13  CategoricalArrays

To represent categorical variables in Julia, we can use the CategoricalArray type from CategoricalArrays.jl.

using CategoricalArrays

13.1 Create CategoricalArray with categorical()

x = ["a", "c", "d", "b", "a", "a", "d", "c"]
8-element Vector{String}:
 "a"
 "c"
 "d"
 "b"
 "a"
 "a"
 "d"
 "c"
xc = categorical(x)
8-element CategoricalArrays.CategoricalArray{String,1,UInt32}:
 "a"
 "c"
 "d"
 "b"
 "a"
 "a"
 "d"
 "c"

The same can be achieved using the type object:

xc = CategoricalArray(x)
8-element CategoricalArrays.CategoricalArray{String,1,UInt32}:
 "a"
 "c"
 "d"
 "b"
 "a"
 "a"
 "d"
 "c"

13.2 The underlying UInt32 vector

A CategoricalArray is a mapping between an underlying UInt32 index to a set of levels.
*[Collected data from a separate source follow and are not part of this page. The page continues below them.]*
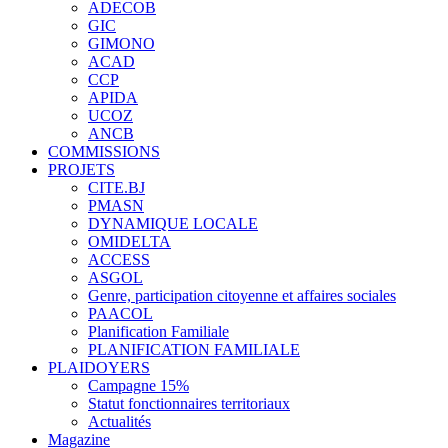
ADECOB
GIC
GIMONO
ACAD
CCP
APIDA
UCOZ
ANCB
COMMISSIONS
PROJETS
CITE.BJ
PMASN
DYNAMIQUE LOCALE
OMIDELTA
ACCESS
ASGOL
Genre, participation citoyenne et affaires sociales
PAACOL
Planification Familiale
PLANIFICATION FAMILIALE
PLAIDOYERS
Campagne 15%
Statut fonctionnaires territoriaux
Actualités
Magazine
You can access the underlying integers:

xc.refs
8-element Vector{UInt32}:
 0x00000001
 0x00000003
 0x00000004
 0x00000002
 0x00000001
 0x00000001
 0x00000004
 0x00000003

Convert them to Int32:

xc.refs .% Int32
8-element Vector{Int32}:
 1
 3
 4
 2
 1
 1
 4
 3

or using convert():

convert(Array{Int32}, xc.refs)
8-element Vector{Int32}:
 1
 3
 4
 2
 1
 1
 4
 3

13.3 Get levels of a CategoricalArray with levels()

levels(xc)
4-element Vector{String}:
 "a"
 "b"
 "c"
 "d"

13.4 Set new level labels with recode() & recode!()

recode!(xc, 
        "a" => "alpha", 
        "b" => "beta", 
        "c" => "gamma", 
        "d" => "delta")
8-element CategoricalArrays.CategoricalArray{String,1,UInt32}:
 "alpha"
 "gamma"
 "delta"
 "beta"
 "alpha"
 "alpha"
 "delta"
 "gamma"

13.5 Reorder levels with levels() & levels!()

levels() in Julia vs. R

In Julia, levels() reorders levels of a CategoricalArray, unlike in R where it recodes / changes level labels.

xc
8-element CategoricalArrays.CategoricalArray{String,1,UInt32}:
 "alpha"
 "gamma"
 "delta"
 "beta"
 "alpha"
 "alpha"
 "delta"
 "gamma"
levels(xc)
4-element Vector{String}:
 "alpha"
 "beta"
 "gamma"
 "delta"
levels!(xc, ["delta", "gamma", "beta", "alpha"])
8-element CategoricalArrays.CategoricalArray{String,1,UInt32}:
 "alpha"
 "gamma"
 "delta"
 "beta"
 "alpha"
 "alpha"
 "delta"
 "gamma"
levels(xc)
4-element Vector{String}:
 "delta"
 "gamma"
 "beta"
 "alpha"